When LoRA Betrays: Backdooring Text-to-Image Models by Masquerading as Benign Adapters

TL;DR

This paper introduces Masquerade-LoRA, a novel backdoor attack framework exploiting LoRA modules in text-to-image models, achieving high success rates while remaining stealthy, highlighting security risks in model sharing ecosystems.

Contribution

It presents the first systematic attack method using independent LoRA modules to inject backdoors into text-to-image diffusion models, emphasizing new security concerns.

Findings

MasqLoRA achieves a 99.8% attack success rate.

The attack requires minimal resource overhead.
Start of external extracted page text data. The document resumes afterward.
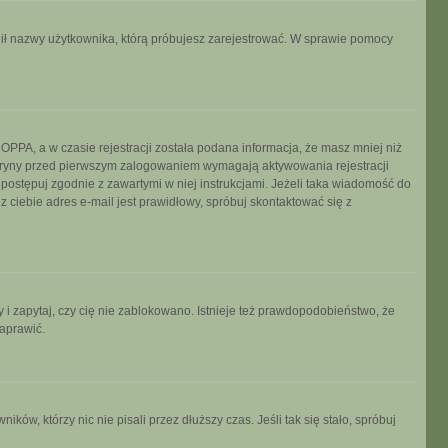
ronił nazwy użytkownika, którą próbujesz zarejestrować. W sprawie pomocy
PPA, a w czasie rejestracji została podana informacja, że masz mniej niż
 witryny przed pierwszym zalogowaniem wymagają aktywowania rejestracji
, postępuj zgodnie z zawartymi w niej instrukcjami. Jeżeli taka wiadomość do
 ciebie adres e-mail jest prawidłowy, spróbuj skontaktować się z
 i zapytaj, czy cię nie zablokowano. Istnieje też prawdopodobieństwo, że
naprawić.
w, którzy nic nie pisali przez dłuższy czas. Jeśli tak się stało, spróbuj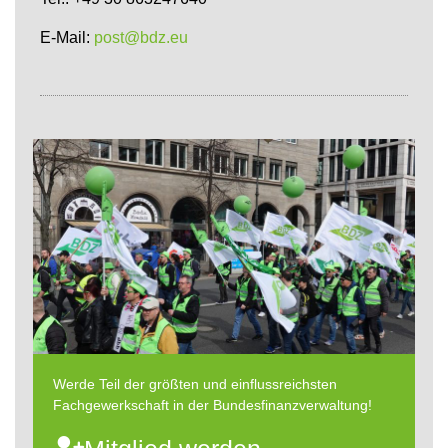
E-Mail:
post@bdz.eu
Werde Teil der größten und einflussreichsten
Fachgewerkschaft in der Bundesfinanzverwaltung!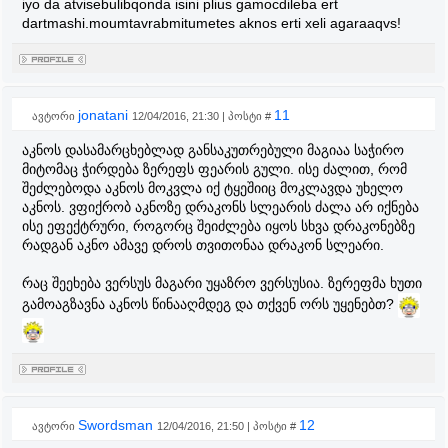
iyo da atvisebulibqonda isini plius gamocdileba ert
dartmashi.moumtavrabmitumetes aknos erti xeli agaraaqvs!
jonatani
11
ავტორი
12/04/2016, 21:30 | პოსტი #
აკნოს დასამარცხებლად განსაკუთრებული მაგიაა საჭირო
მიტომაც ჭირდება ზერეფს ფეარის გული. ისე ძალით, რომ
შეძლებოდა აკნოს მოკვლა იქ ტყეშიიც მოკლავდა უხელო
აკნოს. ვფიქრობ აკნოზე დრაკონს სლეარის ძალა არ იქნება
ისე ეფექტრური, როგორც შეიძლება იყოს სხვა დრაკონებზე
რადგან აკნო ამავე დროს თვითონაა დრაკონ სლეარი.
რაც შეეხება ვერსუს მაგარი უყაზრო ვერსუსია. ზერეფმა ხუთი
გამოაგზავნა აკნოს წინააღმდეგ და თქვენ ორს უყენებთ?
Swordsman
12
ავტორი
12/04/2016, 21:50 | პოსტი #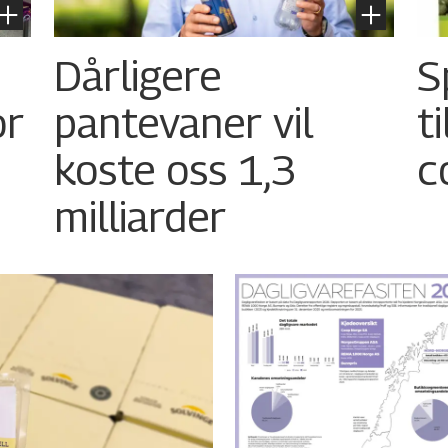
Dårligere
S
or
pantevaner vil
t
koste oss 1,3
c
milliarder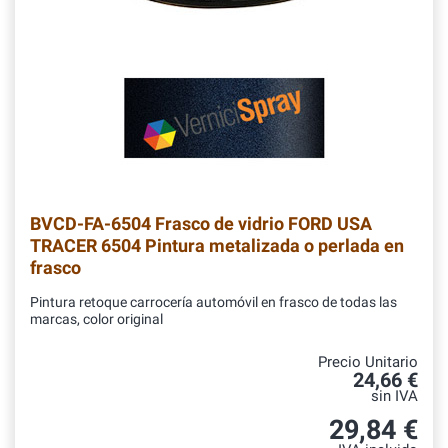
BVCD-FA-6504
Frasco de vidrio FORD USA
TRACER 6504 Pintura metalizada o perlada en
frasco
Pintura retoque carrocería automóvil en frasco de todas las
marcas, color original
Precio Unitario
24,66 €
sin IVA
29,84 €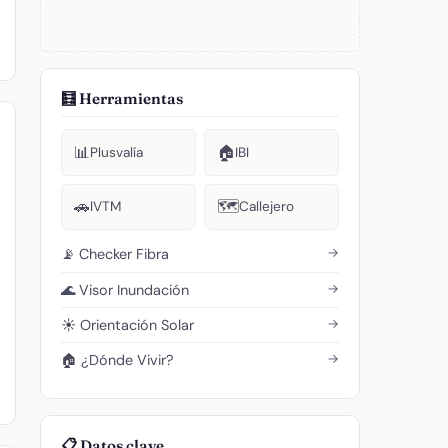
🧮 Herramientas
📊
🏠
Plusvalía
IBI
🚗
🗺️
IVTM
Callejero
→
📡 Checker Fibra
→
🌊 Visor Inundación
→
☀️ Orientación Solar
→
🏠 ¿Dónde Vivir?
📋 Datos clave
MasqLoRA remains stealthy by behaving normally without triggers.

Abstract

Low-Rank Adaptation (LoRA) has emerged as a leading technique for efficiently fine-tuning text-to-image diffusion models, and its widespread adoption on open-source platforms has fostered a vibrant culture of model sharing and customization. However, the same modular and plug-and-play flexibility that makes LoRA appealing also introduces a broader attack surface. To highlight this risk, we propose Masquerade-LoRA (MasqLoRA), the first systematic attack framework that leverages an independent LoRA module as the attack vehicle to stealthily inject malicious behavior into text-to-image diffusion models. MasqLoRA operates by freezing the base model parameters and updating only the low-rank adapter weights using a small number of "trigger word-target image" pairs. This enables the attacker to train a standalone backdoor LoRA module that embeds a hidden cross-modal mapping: when the module is loaded and a specific textual trigger is provided, the model produces a predefined visual output; otherwise, it behaves indistinguishably from the benign model, ensuring the stealthiness of the attack. Experimental results demonstrate that MasqLoRA can be trained with minimal resource overhead and achieves a high attack success rate of 99.8%. MasqLoRA reveals a severe and unique threat in the AI supply chain, underscoring the urgent need for dedicated defense mechanisms for the LoRA-centric sharing ecosystem.